┌────────
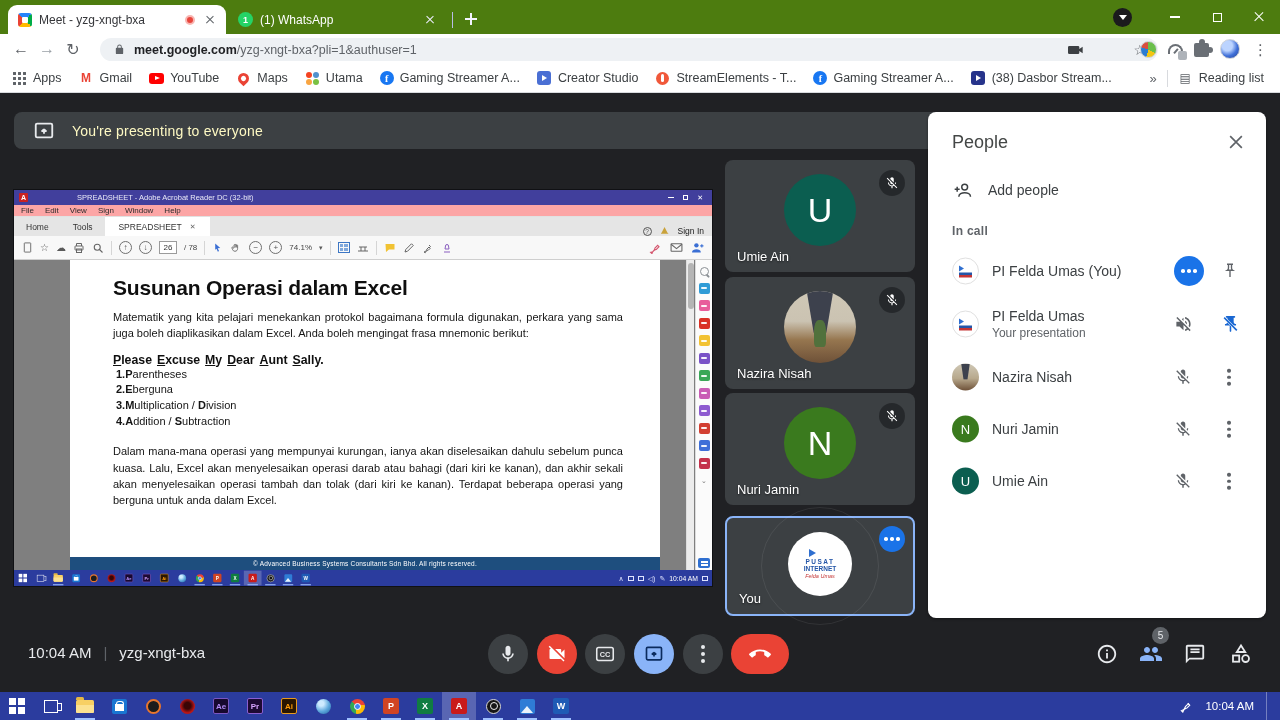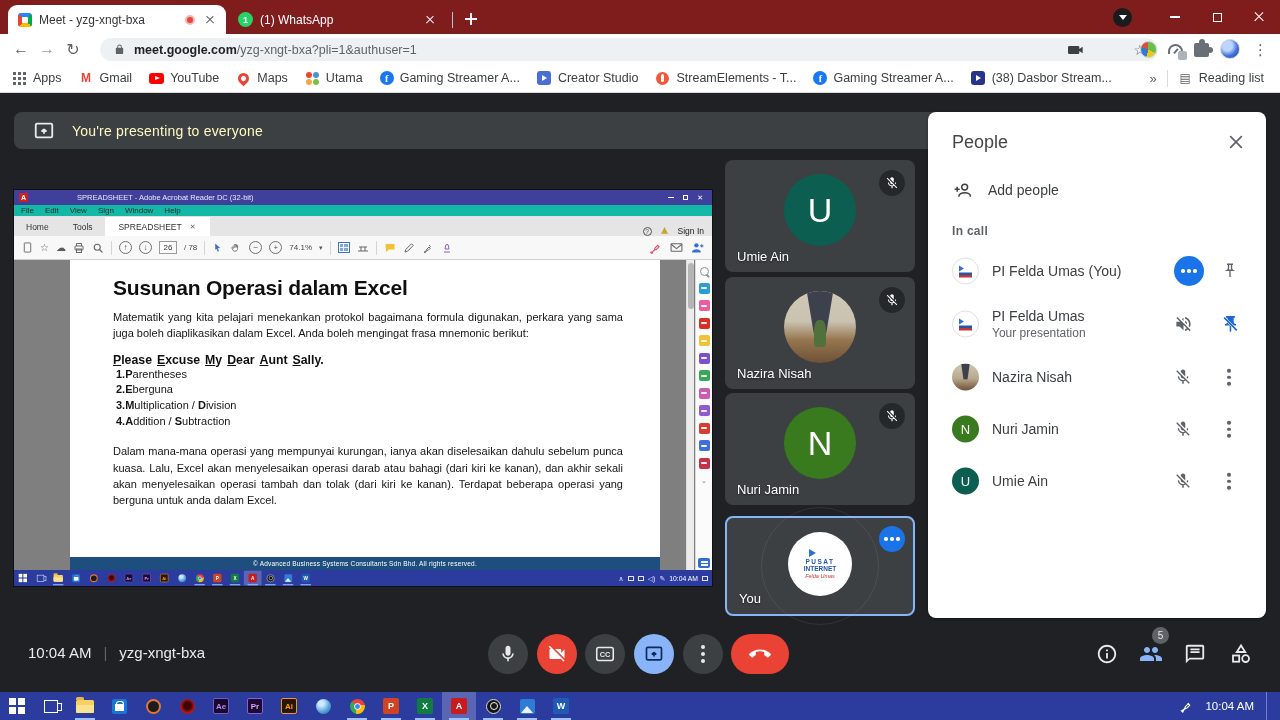--- a/index.html
+++ b/index.html
@@ -1,21 +1,21 @@
 <!DOCTYPE html>
 <html><head>
 <meta charset="utf-8">
 <style>
   * { box-sizing: border-box; margin:0; padding:0; }
   html,body { width:1280px; height:720px; }
   body { font-family:"Liberation Sans","DejaVu Sans",sans-serif; overflow:hidden; background:#202124; }
   .screen { position:relative; width:1280px; height:720px; overflow:hidden; }
 
   
-  .tabstrip { position:absolute; top:0; left:0; width:1280px; height:34px; background:#7f1d1d; display:flex; align-items:flex-end; }
+  .tabstrip { position:absolute; top:0; left:0; width:1280px; height:34px; background:#4d7c0f; display:flex; align-items:flex-end; }
   .tab { height:29px; display:flex; align-items:center; padding:0 8px 0 10px; font-size:12px; gap:7px; border-radius:9px 9px 0 0; }
   .tab.active { background:#fff; color:#35363a; width:218px; margin-left:8px; }
   .tab.inactive { color:#fdfdff; width:218px; margin-left:2px; }
   .tab-title { flex:1; white-space:nowrap; overflow:hidden; text-overflow:ellipsis; }
   .fav-meet { width:14px; height:14px; border-radius:3px; flex:0 0 14px;
     background:conic-gradient(from -45deg,#2684fc 0 90deg,#00ac47 90deg 180deg,#ffba00 180deg 270deg,#ea4335 270deg 360deg); position:relative; }
   .fav-meet::after { content:""; position:absolute; inset:4px; background:#fff; border-radius:1px; }
   .fav-wa { width:15px; height:15px; border-radius:50%; background:#25d366; color:#fff; font-size:9px; font-weight:bold; display:flex; align-items:center; justify-content:center; flex:0 0 15px; }
   .recdot { width:10px; height:10px; border-radius:50%; background:#e8453c; border:2px solid #f8b6b2; flex:0 0 10px; }
   .tabx { width:16px; height:16px; border-radius:50%; position:relative; flex:0 0 16px; cursor:pointer; }
@@ -88,21 +88,21 @@
   
   .pres { position:absolute; left:14px; top:190px; width:698px; height:396px; background:#fff; z-index:1; box-shadow:0 0 0 1px #101114; }
   .ac-title { height:15px; background:#413f9c; display:flex; align-items:center; padding:0 5px; gap:4px; }
   .ac-title .t { color:#e9e9f7; font-size:7.5px; white-space:nowrap;margin-left:45px; }
   .ac-appico { width:9px; height:9px; background:#c92222; border-radius:1px; color:#fff; font-size:7px; font-weight:bold; display:flex; align-items:center; justify-content:center; }
   .ac-wc { margin-left:auto; display:flex; gap:9px; align-items:center; padding-right:4px; }
   .ac-wc i { display:block; }
   .ac-min { width:6px; height:1.3px; background:#fff; }
   .ac-max { width:5.5px; height:5.5px; border:1px solid #fff; }
   .ac-x { color:#fff; font-size:7px; font-style:normal; line-height:1; }
-  .ac-menu { height:12px; background:#14b8a6; border-bottom:1px solid #e1e1e1; display:flex; align-items:center; gap:11px; padding-left:7px; }
+  .ac-menu { height:12px; background:#fca5a5; border-bottom:1px solid #e1e1e1; display:flex; align-items:center; gap:11px; padding-left:7px; }
   .ac-menu span { font-size:8px; color:#2b2b2b; }
   .ac-tabs { height:19px; background:#e5e5e5; display:flex; align-items:flex-end; }
   .ac-tab { font-size:8.5px; color:#333; padding:0 12px; height:19px; display:flex; align-items:center; }
   .ac-tab.doc { background:#fff; gap:8px; padding:0 10px; min-width:105px; justify-content:center; }
   .ac-tab .x { color:#666; font-size:7px; }
   .ac-tabs-right { margin-left:auto; display:flex; align-items:center; gap:9px; padding-right:8px; }
   .ac-q { width:9px; height:9px; border:1px solid #555; border-radius:50%; color:#555; font-size:6.5px; display:flex; align-items:center; justify-content:center; }
   .ac-bell { width:8px; height:8px; background:#b03030; clip-path:polygon(50% 0,85% 70%,100% 85%,0 85%,15% 70%); }
   .ac-signin { font-size:8.5px; color:#222; }
   .ac-toolbar { height:24px; background:#f8f8f8; border-bottom:1px solid #cfcfcf; display:flex; align-items:center; gap:7px; padding:0 8px; }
└────────
TASK INSTRUCTIONS:
For the string "hidden", count the lines of the preceding listing in which it appears, and report the count alone.

RESPONSE AREA:
3